__SELECTED PASSAGE__.
++++++
We last left the Eighth Doctor leaping to certain doom at the end of The Gallifrey Chronicles in a story which was purposefully left open ended.  As you know, my personal version of his continuity roughly expects the comics to fit after the books before leading into the audios mainly because it’s less fiddly than trying to put one lot of one thing between a bunch of something else.  Some fans see major discontinuities between the versions of stuff like his home world between the various runs which often appeared simultaneously and created to purposefully contradict each other (often, frustratingly, by writers who worked on all of them), but as we’ve seen in the television series recently, decades and centuries full of unseen narrative can occur between stories and runs of episodes which can later be enunciated or retconned where necessary.

Since there has to be a Gallifrey in existence at least so that it can be part of the Time War, there’s nothing to say (unless I’ve missed this story somewhere along the line) that between The Gallifrey Chronicles and End Game, that the Doctor hasn’t used the knowledge in his head to somehow recreate his home world, but that it’s the version which appears in the comics rather than the one it became in the books.  In The Final Chapter (see below) there’s even a suggestion that Doctor is a myth, and the stories could perhaps have derived from his memories having become part of the planet’s lore.  Having all of that removed could have helped his memory somewhat which was also flooded with everything which happened during the earlier runs of the comic strip to become foremost in his mind which is why he decides to pay Stockbridge a visit.

End Game

What’s primarily notable about Eighth’s first comic strip is how it follows many of the tropes of most other post-regenerative stories (even though it isn’t quite that) whilst being simultaneous very assured. The Doctor returns to old strip location Stockbridge, where he bumps into the Celestial Toymaker who puts him through the usual games. As writer Alan Barnes admits in his commentary, they were still hedging on who this new Doctor was and he is fairly generic. Not so Izzy, who’s immediately defined as the contemporary companion in the mould of Polly, Ace and latterly Sam, Lucie and Rose. Her look is apparently based on Louise Wenner, he says. I wonder if she knows. I definitely disagree with his assessment of Sleeper (“utterly rubbish”). No they’re not.

The Keep

Empirically, not a lot happens to the Doctor here. He and Izzy land on Earth in the future during some T-Mat wars, are menaced by the pirate lackeys of Magnus Greel, before being beamed into the eponymous Keep where Eighth is forced into doing a thing (because he’s “a good man” no less) which then results in another thing and then it ends, his lack of real agency neatly hidden below some glorious artwork penciled by Martin Geraghty and inked by Robin Smith (with biblical connotations in places) and epic exposition. But it’s clear we’re world building already, setting material up for later in the series which shows a real confidence from the editors and the magazine that both they and the comic strip had a future in the wilderness years. The final page is as mature and robust as anything I remember seeing in 2000AD underscoring the strips position in the UK comics ecosystem.
++++++
__REQUIRED TASKS__.
(a) List the companions that the Eighth Doctor comics piece names as examples of the contemporary companion type Izzy is put with.
(b) From the Eighth Doctor comics piece, reproduce the passage from "We last left" up to and including "retconned where necessary.".
The lines after this piece have nothing to do with the work here.

__DATASET ENTRIES__.
++++++
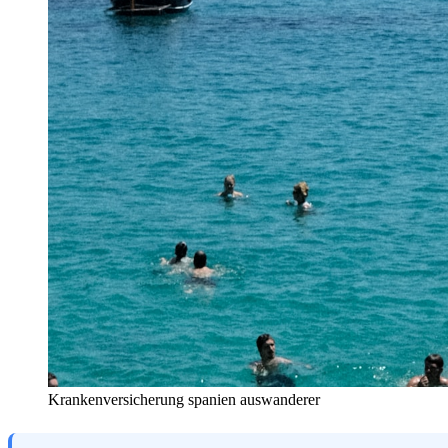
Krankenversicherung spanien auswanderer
++++++
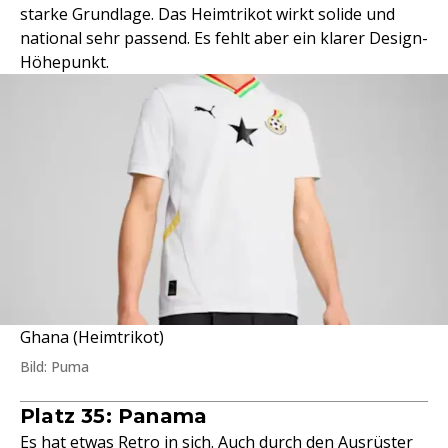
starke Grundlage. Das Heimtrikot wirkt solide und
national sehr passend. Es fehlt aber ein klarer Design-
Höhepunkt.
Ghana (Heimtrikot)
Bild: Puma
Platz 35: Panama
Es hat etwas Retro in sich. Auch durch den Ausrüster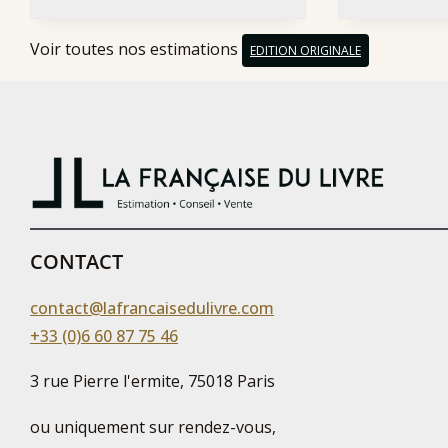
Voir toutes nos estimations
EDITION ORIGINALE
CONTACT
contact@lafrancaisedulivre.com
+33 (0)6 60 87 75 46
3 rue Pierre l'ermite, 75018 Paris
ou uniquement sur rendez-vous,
++++++
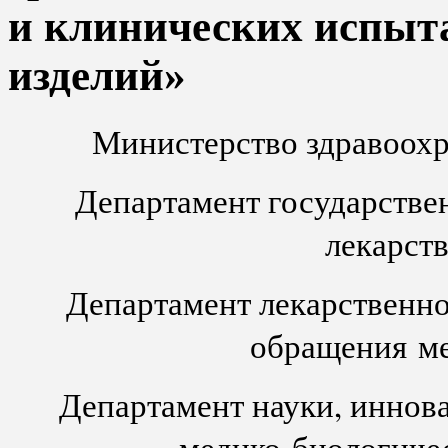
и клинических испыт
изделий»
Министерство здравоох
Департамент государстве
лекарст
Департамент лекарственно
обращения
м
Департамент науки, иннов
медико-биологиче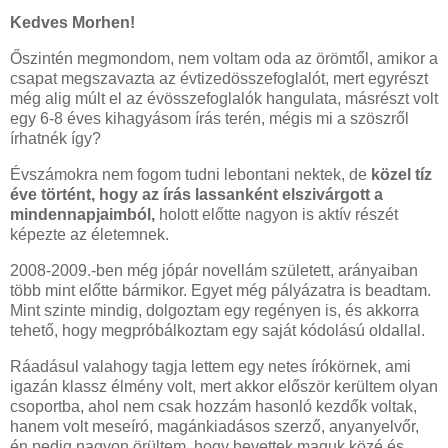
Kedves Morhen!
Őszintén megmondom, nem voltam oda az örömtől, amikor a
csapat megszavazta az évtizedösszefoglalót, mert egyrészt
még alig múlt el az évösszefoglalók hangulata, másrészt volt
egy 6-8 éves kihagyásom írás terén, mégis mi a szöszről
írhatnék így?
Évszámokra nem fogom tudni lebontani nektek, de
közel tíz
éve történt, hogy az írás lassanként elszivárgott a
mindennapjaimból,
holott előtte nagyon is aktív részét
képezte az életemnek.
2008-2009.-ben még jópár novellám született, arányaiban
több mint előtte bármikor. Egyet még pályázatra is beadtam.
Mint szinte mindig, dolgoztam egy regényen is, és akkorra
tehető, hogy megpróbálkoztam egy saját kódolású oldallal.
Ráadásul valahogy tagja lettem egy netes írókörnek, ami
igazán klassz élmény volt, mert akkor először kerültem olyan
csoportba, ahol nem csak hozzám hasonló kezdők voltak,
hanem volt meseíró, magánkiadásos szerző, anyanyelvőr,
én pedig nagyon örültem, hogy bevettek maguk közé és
++++++
__RESPONSES BY ITEM NUMBER__.
(a) Polly, Ace, Sam, Lucie, Rose

(b)
We last left the Eighth Doctor leaping to certain doom at the end of The Gallifrey Chronicles in a story which was purposefully left open ended.  As you know, my personal version of his continuity roughly expects the comics to fit after the books before leading into the audios mainly because it’s less fiddly than trying to put one lot of one thing between a bunch of something else.  Some fans see major discontinuities between the versions of stuff like his home world between the various runs which often appeared simultaneously and created to purposefully contradict each other (often, frustratingly, by writers who worked on all of them), but as we’ve seen in the television series recently, decades and centuries full of unseen narrative can occur between stories and runs of episodes which can later be enunciated or retconned where necessary.